FIG. 1 illustrates one embodiment of the process for performing sonification with a graphical user interface.
FIG. 2 is a block diagram of one embodiment of a network illustrating interaction between clients and servers in performing a sonification process.
FIG. 3 is a flow diagram illustrating one embodiment of the sonification process.
FIG. 4 illustrates a screen shot of an exemplary web page providing a directory of sounds from which a user may audition and/or collect.
FIG. 5 illustrates a screen shot of an exemplary dialog box to specify a document identifier (e.g., a universal resource locator) of a document that is to be modified to have one or more sound elements linked thereto.
FIG. 6 illustrates an exemplary web page that is being sonified.
FIG. 7 is a block diagram of one embodiment of a network environment.
FIG. 8 is a block diagram of an exemplary computer system.
 The present invention relates to the field of associating sound elements with documents; more particularly, the present invention relates to linking digital assets with electronic documents.
 An important use of computers is the transfer of information over a network. Currently, the largest computer network in existence is the Internet. The Internet is a worldwide interconnection of computer networks that communicate using a common protocol. Millions of computers, from low end personal computers to high-end super computers are coupled to the Internet.
 In 1989, a new type of information system known as the World-Wide Web (“the Web”) was introduced to the Internet. Early development of the Web took place at CERN, the European Particle Physics Laboratory. The Web is a wide-area hypermedia information retrieval system aimed to give wide access to a large universe of documents.
 The architecture of the Web follows a conventional client-server model. The terms “client” and “server” are used to refer to a computer's general role as a requester of data (the client) or provider of data (the server). Under the Web environment, Web browsers reside in clients and Web documents reside in servers. Web clients and Web servers communicate using a protocol called “Hypertext Transfer Protocol” (HTTP). A browser opens a connection to a server and initiates a request for a document. The server delivers the requested document, typically in the form of a text document coded in a standard Hypertext Markup Language (HTML) format, and when the connection is closed in the above interaction, the server serves a passive role, i.e., it accepts commands from the client and cannot request the client to perform any action.
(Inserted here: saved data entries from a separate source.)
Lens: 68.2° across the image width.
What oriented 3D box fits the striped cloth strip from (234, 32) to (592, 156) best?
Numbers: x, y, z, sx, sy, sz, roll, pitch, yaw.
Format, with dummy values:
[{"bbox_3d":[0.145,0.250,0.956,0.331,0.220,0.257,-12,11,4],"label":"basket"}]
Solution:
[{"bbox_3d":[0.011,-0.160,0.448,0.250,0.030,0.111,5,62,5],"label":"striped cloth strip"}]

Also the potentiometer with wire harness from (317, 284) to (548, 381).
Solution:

 Portions of documents displayed on the Web contain hypertext links. The hypertext links link graphics or text on one document with another document on the Web. Each hypertext link is associated with a Universal Resource Locator (URL) that identifies and locates a document on the Web. When a user selects a hypertext link, using, for instance, a cursor, the graphical browser retrieves the corresponding document(s) using a URL(s).
 There are a number of technologies that exist today to create and distribute sound over the World Wide Web. For Web pages in HTML, an EMBED command may be used to embed an audio file into an HTML document. When this is used, the audio file may only be played when the web page is loaded. Therefore, the EMBED command does not allow an individual to set up a web page so that an audio file plays at times other than when the page is loaded, such as when a user performs a particular action. Furthermore, the EMBED command does not allow the user to stop the playback of the audio file. Thus, using the EMBED command doesn't provide the flexibility of truly user controlled, interactive audio.
 A method and apparatus for adding one or more sounds to a document is described. In one embodiment, the method comprises specifying a sound element to be played during user navigation of the document, identifying a location in the document to trigger playing the sound element, and linking the sound element to the document to allow the sound element to be played during user navigation of the document.
 This application claims the benefit of U.S. Provisional Application No. 60,183,500 entitled “A Method and Apparatus for Providing Sonification of Web Documents, Accessed or Transmitted over Computer Networks,” filed Feb. 17, 2000.